OBJECTIVES:
**A)** In the email exchange on teaching about religion, what does Newsom Michael call the central problem?
**B)** Repeat word for word the part of the email exchange on teaching about religion that starts with "On Jan 18, 2006, at" and goes on through "breach the line?".
**C)** Continue the email exchange on teaching about religion from the point where it stops.

SELECTED PASSAGE:
I don't think is so hard to enforce.  Most people most of the time follow guidelines and this should be no different.  We should not ban something just because sometimes people stray across a fuzzy boundary inadvertently or just because some people will intentionally try to abuse the guidelines and further their own agendas.

This desire for purity in this area baffles me.  It is not possible.  We ought not fail to do or allow something just because it can sometimes be abused.  And we ought not fail to teach something or allow something to be taught just because some people will be upset or draw the line differently.

Steve

On Jan 18, 2006, at 6:39 PM, Newsom Michael wrote:

This is, of course, the central problem: how to enforce the distinction between teaching about religion and teaching religion.  Enforcement, it strikes me, is insuperably difficult.  How does one make sure that the teachers do not breach the line, and how does one make sure that the curriculum, or lesson plan does not breach the line?

DATA SUPPLIED:
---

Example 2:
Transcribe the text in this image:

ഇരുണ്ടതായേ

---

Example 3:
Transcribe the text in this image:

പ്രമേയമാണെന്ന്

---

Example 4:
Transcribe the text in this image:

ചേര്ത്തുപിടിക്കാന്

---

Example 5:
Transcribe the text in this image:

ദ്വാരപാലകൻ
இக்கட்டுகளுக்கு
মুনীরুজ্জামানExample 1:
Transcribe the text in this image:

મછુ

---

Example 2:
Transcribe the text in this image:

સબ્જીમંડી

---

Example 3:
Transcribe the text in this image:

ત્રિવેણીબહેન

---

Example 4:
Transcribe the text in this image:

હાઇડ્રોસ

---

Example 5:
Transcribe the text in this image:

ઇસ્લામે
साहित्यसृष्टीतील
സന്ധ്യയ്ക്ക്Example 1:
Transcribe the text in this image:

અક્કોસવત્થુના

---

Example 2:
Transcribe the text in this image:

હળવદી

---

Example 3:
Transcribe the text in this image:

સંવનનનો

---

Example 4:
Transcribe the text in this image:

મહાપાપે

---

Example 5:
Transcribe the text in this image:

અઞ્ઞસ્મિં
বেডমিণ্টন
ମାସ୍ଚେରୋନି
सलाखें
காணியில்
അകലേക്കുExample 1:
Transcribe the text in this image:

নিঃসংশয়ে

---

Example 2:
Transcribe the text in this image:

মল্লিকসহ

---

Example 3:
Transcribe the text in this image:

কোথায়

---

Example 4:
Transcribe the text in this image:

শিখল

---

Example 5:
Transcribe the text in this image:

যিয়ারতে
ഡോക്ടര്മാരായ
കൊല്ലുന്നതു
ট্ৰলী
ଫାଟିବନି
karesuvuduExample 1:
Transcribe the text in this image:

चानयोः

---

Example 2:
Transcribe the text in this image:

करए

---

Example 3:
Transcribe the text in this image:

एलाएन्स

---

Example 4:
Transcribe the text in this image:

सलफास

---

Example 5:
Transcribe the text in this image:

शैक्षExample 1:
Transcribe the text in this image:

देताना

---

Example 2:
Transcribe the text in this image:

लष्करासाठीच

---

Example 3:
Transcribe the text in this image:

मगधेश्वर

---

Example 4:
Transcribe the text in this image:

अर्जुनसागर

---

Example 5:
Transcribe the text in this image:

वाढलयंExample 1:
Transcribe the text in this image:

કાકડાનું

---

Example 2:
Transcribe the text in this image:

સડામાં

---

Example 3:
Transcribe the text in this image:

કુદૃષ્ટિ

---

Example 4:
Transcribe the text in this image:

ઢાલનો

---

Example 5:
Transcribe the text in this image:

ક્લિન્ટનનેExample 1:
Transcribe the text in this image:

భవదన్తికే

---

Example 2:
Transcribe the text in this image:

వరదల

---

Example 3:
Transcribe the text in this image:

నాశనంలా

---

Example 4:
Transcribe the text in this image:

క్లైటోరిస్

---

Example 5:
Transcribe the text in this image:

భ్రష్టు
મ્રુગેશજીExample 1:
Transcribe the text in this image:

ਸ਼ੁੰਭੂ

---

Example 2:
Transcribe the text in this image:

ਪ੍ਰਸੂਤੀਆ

TASK RESPONSES:
**A)** How to enforce the distinction between teaching about religion and teaching religion.

**B)**
On Jan 18, 2006, at 6:39 PM, Newsom Michael wrote:

This is, of course, the central problem: how to enforce the distinction between teaching about religion and teaching religion.  Enforcement, it strikes me, is insuperably difficult.  How does one make sure that the teachers do not breach the line, and how does one make sure that the curriculum, or lesson plan does not breach the line?

**C)**
 

I am not sure, therefore, that one can reasonably assume that teaching about religion will not become, in far too many cases, teaching religion.  Thus why should one favor teaching about religion in the public elementary and secondary schools at all?


-- 

Prof. Steven D. Jamar                                     vox:  202-806-8017

Howard University School of Law                           fax:  202-806-8428

2900 Van Ness Street NW                            mailto:[EMAIL PROTECTED]

Washington, DC  20008           http://www.law.howard.edu/faculty/pages/jamar


"A word is not a crystal, transparent and unchanged, it is the skin of a living thought and may vary greatly in color and content according to the circumstances and the time in which it is used." 


Justice Oliver Wendell Holmes in Towne v. Eisner, 245 U.S. 418, 425 (1918)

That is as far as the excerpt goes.